• **Recorded data**:
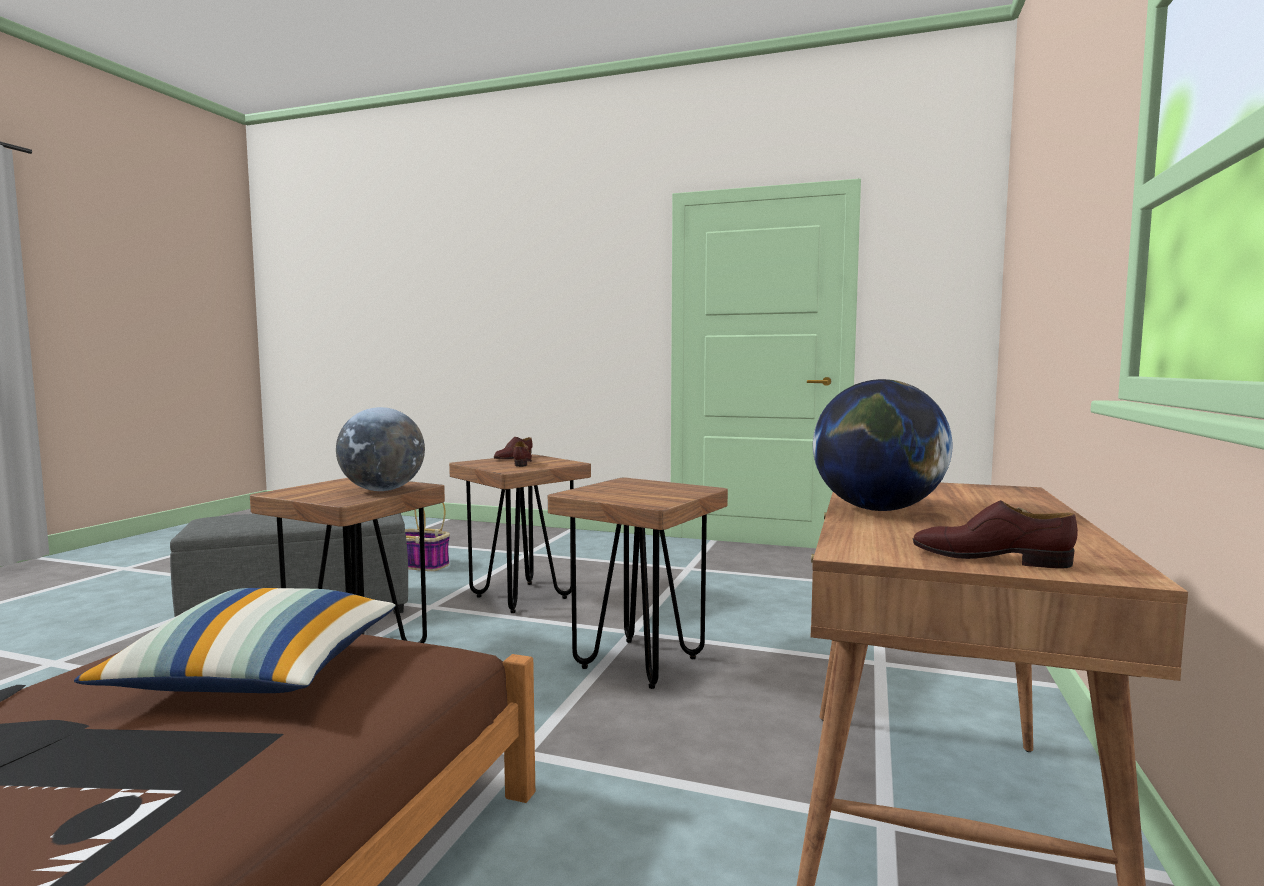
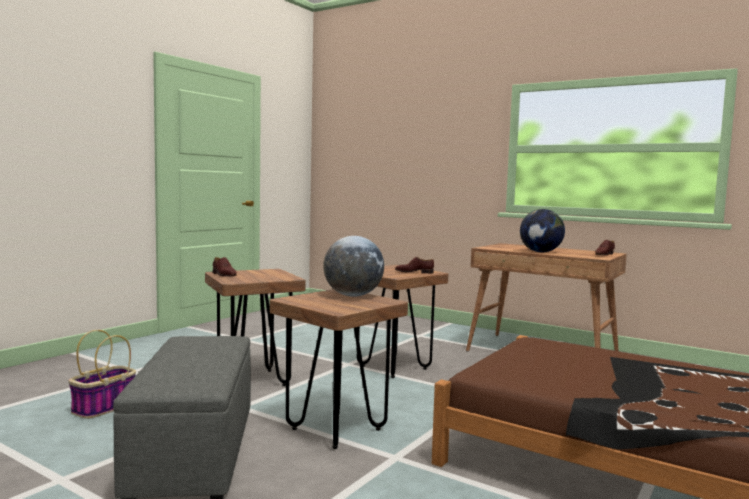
camera: 75 degrees left, 0 degrees up
(258, 675) = (556, 361): pillow -> none
(522, 463) = (258, 275): brown shoe -> brown shoe (414, 272)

• **Task item**:
Line by line, write out the data above exactly, without the pictures.

• **Final answer**:
camera: 75 degrees left, 0 degrees up
(258, 675) = (556, 361): pillow -> none
(522, 463) = (258, 275): brown shoe -> brown shoe (414, 272)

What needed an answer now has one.